Numerical Column Stats¶
coding=utf-8 Build model for a dataset by identifying type of column along with its respective parameters.
- class dataprofiler.profilers.numerical_column_stats.abstractstaticmethod(function)¶
Bases:
staticmethod
- class dataprofiler.profilers.numerical_column_stats.NumericStatsMixin(options=None)¶
Bases:
object
Abstract numerical column profile subclass of BaseColumnProfiler. Represents a column in the dataset which is a text column. Has Subclasses itself.

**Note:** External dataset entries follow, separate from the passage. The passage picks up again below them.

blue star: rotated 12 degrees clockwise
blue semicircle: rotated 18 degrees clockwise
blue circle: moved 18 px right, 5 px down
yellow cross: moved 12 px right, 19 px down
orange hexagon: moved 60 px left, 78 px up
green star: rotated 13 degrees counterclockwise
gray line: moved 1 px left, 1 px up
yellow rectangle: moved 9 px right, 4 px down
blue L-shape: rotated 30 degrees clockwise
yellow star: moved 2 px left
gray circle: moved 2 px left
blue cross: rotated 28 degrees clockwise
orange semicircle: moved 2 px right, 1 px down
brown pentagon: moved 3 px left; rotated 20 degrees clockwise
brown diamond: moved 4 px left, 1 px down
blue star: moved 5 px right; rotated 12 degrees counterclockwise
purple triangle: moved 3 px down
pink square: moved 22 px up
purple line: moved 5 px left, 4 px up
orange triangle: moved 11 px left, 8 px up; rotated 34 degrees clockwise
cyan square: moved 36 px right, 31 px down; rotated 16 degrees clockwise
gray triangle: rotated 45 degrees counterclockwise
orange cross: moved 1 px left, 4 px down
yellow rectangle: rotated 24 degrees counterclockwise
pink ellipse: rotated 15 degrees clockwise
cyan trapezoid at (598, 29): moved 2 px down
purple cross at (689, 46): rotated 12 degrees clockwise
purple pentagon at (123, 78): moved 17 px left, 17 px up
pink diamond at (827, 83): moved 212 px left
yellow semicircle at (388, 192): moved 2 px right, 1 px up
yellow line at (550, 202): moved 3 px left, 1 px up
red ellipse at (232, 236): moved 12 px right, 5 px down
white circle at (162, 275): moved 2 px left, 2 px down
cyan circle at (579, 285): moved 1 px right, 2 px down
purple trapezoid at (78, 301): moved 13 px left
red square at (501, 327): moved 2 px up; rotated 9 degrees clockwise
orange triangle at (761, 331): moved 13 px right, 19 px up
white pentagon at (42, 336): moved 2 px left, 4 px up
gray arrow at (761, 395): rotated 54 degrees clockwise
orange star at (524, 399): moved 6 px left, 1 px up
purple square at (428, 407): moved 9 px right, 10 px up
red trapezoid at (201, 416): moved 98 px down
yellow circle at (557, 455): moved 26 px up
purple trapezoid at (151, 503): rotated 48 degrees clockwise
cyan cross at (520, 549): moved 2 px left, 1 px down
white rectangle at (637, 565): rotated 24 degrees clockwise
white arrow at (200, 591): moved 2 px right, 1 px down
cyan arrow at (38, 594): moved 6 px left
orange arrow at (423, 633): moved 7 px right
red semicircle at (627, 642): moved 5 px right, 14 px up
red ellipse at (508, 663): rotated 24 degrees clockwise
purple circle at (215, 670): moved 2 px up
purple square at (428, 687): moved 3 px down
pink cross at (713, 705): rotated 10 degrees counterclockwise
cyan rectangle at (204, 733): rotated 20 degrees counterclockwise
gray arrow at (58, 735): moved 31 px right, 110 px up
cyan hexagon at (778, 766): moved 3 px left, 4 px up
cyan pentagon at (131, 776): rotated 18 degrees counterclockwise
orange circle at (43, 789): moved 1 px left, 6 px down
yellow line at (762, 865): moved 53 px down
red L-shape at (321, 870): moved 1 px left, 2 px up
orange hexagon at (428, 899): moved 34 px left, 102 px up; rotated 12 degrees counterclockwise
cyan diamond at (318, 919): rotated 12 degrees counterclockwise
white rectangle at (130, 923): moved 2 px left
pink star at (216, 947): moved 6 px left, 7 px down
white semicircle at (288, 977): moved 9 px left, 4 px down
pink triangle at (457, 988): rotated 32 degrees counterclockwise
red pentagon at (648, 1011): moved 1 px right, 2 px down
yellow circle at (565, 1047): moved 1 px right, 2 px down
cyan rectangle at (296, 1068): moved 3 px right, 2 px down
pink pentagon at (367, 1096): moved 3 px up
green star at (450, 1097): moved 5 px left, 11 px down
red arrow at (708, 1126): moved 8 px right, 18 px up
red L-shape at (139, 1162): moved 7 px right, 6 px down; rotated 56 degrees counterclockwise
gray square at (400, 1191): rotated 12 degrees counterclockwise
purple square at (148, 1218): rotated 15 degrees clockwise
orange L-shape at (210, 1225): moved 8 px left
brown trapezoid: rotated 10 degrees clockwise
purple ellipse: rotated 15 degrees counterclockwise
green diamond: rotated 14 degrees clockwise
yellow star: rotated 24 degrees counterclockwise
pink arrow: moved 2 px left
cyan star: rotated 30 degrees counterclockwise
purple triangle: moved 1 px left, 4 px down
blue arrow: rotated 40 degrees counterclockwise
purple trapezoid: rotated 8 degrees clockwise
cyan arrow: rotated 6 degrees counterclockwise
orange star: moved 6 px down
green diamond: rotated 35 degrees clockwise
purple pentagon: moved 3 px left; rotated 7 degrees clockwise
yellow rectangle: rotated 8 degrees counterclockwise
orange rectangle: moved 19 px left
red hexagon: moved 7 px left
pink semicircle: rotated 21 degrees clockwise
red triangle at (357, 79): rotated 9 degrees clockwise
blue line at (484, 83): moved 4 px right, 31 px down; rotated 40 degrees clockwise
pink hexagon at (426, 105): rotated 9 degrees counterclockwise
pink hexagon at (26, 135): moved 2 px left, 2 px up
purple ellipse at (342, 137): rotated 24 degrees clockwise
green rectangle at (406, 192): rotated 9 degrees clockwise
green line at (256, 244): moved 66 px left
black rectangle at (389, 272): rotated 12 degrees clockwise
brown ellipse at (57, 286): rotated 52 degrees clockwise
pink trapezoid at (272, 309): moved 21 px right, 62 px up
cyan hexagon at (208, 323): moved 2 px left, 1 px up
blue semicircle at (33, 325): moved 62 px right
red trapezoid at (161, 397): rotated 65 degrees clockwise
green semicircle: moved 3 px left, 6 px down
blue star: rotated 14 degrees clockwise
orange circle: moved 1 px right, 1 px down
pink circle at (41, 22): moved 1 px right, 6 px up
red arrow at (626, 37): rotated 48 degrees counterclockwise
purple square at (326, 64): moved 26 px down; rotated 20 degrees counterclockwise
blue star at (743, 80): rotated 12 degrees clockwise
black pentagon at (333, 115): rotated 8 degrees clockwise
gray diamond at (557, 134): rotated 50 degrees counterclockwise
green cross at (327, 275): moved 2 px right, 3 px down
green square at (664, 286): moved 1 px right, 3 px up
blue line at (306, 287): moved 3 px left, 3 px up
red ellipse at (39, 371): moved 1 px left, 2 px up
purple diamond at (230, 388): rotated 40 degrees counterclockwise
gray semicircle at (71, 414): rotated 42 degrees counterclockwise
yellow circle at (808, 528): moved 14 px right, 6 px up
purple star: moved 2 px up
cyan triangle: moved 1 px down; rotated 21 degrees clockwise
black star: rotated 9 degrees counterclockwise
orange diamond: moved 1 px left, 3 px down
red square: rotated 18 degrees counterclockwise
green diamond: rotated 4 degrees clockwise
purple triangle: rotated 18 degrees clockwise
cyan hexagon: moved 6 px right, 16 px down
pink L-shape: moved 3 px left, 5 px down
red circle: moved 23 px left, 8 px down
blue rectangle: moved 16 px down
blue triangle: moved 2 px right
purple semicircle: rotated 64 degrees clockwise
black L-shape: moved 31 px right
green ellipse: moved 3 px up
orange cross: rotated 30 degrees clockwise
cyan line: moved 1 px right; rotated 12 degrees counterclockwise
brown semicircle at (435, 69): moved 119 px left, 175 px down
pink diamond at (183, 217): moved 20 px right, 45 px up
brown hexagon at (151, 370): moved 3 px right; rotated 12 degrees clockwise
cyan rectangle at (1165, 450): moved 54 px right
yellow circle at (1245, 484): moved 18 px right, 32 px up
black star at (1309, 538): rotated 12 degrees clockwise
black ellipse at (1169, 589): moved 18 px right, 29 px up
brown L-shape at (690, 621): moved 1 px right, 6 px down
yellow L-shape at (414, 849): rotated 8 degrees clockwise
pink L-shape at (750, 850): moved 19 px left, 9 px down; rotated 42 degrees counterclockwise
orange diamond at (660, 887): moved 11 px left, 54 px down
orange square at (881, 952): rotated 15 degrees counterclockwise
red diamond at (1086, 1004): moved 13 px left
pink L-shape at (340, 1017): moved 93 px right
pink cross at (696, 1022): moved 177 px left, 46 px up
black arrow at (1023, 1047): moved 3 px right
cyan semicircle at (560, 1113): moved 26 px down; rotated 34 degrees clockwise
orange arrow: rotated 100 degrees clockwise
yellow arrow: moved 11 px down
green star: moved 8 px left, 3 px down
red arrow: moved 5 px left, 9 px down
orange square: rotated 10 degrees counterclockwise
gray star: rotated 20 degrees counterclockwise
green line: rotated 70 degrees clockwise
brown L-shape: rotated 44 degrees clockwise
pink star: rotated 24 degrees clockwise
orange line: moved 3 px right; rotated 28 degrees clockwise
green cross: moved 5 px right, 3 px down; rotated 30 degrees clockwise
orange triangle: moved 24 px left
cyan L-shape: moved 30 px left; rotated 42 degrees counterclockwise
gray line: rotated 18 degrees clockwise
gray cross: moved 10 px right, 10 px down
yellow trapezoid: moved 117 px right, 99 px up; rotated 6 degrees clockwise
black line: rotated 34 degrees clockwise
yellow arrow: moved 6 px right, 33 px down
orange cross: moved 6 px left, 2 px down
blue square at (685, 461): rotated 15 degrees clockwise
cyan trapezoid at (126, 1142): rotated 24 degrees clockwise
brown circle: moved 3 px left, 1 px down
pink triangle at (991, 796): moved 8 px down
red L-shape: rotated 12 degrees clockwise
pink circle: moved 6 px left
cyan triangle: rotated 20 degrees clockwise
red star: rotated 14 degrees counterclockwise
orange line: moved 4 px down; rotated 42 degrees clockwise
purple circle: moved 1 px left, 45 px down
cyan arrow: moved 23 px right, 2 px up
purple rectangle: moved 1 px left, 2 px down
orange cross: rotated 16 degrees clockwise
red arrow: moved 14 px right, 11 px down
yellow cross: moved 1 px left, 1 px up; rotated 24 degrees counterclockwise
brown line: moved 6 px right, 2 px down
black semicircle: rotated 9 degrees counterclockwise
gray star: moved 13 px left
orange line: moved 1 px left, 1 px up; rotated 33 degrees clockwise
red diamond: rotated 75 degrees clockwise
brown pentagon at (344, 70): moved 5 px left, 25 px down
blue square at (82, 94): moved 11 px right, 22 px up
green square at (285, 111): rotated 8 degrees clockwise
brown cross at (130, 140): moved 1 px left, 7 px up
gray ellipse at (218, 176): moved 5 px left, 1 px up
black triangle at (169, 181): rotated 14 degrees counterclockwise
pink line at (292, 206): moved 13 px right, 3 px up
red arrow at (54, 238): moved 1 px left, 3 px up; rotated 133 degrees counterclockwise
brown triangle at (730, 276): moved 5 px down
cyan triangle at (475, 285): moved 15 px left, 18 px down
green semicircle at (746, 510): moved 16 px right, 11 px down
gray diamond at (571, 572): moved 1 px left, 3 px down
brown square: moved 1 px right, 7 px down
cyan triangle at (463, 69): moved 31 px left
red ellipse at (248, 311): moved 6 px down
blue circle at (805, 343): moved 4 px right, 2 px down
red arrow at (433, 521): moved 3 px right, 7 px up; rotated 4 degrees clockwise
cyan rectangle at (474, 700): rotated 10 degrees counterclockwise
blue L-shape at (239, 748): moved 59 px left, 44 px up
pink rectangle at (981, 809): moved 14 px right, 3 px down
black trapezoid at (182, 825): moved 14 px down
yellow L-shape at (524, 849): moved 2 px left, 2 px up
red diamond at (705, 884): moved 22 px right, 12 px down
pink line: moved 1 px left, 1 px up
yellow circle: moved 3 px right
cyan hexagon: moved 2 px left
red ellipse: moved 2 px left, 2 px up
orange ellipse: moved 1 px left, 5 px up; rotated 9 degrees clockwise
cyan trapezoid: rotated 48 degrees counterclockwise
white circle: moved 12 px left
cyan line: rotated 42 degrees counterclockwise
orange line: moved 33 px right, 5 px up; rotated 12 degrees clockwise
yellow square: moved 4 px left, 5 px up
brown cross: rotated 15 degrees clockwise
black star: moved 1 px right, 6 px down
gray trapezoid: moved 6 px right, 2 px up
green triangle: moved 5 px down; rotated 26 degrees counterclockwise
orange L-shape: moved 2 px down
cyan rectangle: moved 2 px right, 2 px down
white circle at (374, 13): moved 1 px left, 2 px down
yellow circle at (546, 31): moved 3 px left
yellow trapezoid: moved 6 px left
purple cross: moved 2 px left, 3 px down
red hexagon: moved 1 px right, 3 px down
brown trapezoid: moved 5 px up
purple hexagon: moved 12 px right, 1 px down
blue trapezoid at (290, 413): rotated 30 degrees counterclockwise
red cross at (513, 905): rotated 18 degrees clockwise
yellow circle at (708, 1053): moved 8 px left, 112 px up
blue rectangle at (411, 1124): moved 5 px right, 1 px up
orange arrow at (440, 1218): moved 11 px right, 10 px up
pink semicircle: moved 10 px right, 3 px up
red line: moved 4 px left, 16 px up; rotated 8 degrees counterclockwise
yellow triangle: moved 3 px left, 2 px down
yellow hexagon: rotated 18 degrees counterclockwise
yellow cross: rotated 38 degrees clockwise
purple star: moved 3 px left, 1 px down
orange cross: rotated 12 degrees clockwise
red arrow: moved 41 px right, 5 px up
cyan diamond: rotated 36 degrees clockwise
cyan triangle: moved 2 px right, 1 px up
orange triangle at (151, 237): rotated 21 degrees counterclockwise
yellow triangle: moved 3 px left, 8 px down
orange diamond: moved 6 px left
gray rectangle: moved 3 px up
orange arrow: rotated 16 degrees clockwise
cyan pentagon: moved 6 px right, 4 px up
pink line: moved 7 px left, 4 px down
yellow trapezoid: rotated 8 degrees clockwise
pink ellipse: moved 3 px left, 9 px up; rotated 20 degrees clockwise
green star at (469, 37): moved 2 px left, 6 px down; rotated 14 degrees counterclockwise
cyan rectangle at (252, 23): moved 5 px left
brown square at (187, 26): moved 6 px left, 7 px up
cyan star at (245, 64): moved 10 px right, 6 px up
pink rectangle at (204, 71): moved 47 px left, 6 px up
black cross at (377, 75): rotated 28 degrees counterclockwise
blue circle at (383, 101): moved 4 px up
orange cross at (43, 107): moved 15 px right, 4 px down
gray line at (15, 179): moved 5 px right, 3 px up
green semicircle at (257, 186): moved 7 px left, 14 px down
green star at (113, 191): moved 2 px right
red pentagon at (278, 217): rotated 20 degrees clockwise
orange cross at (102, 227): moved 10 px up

Initialization of column base properties and itself.
- Parameters
options (NumericalOptions) – Options for the numerical stats.
- type = None¶
- profile()¶
Property for profile. Returns the profile of the column. :return:
- report(remove_disabled_flag=False)¶
- Method to call the profile and remove the disabled columns from
the profile’s report. “Disabled column” is defined as a column that is not present in self.__calculations but is present in the self.profile.
- Variables
remove_disabled_flag – true/false value to tell the code to remove values missing in __calculations
- Returns
Profile object that is pop’d based on values missing from __calculations
- Return type
Profile
- diff(other_profile, options=None)¶
Finds the differences for several numerical stats.
- Parameters
other_profile (NumericStatsMixin Profile) – profile to find the difference with
- Returns
the numerical stats differences
- Return type
dict
- property mean¶
- property mode¶
Finds an estimate for the mode(s) of the data.
- Returns
the mode(s) of the data
- Return type
list(float)
- property median¶
Estimates the median of the data.
- Returns
the median
- Return type
float
- property variance¶
- property stddev¶
- property skewness¶
- property kurtosis¶
- property median_abs_deviation¶
- Get median absolute deviation estimated from the histogram of the data
Subtract bin edges from the median value Fold the histogram to positive and negative parts around zero Impose the two bin edges from the two histogram Calculate the counts for the two histograms with the imposed bin edges Superimpose the counts from the two histograms Interpolate the median absolute deviation from the superimposed counts
- Returns
median absolute deviation
- abstract update(df_series)¶
Abstract Method for updating the numerical profile properties with an uncleaned dataset.
- Parameters
df_series (pandas.core.series.Series) – df series with nulls removed
- Returns
None
- static is_float(x)¶
For “0.80” this function returns True For “1.00” this function returns True For “1” this function returns True
- Parameters
x (str) – string to test
- Returns
if is float or not
- Return type
bool
- static is_int(x)¶
For “0.80” This function returns False For “1.00” This function returns True For “1” this function returns True
- Parameters
x (str) – string to test
- Returns
if is integer or not
- Return type
bool
- static np_type_to_type(val)¶
Converts numpy variables to base python type variables
- Parameters
val (numpy type or base type) – value to check & change
- Return val
base python type
- Rtype val
int or float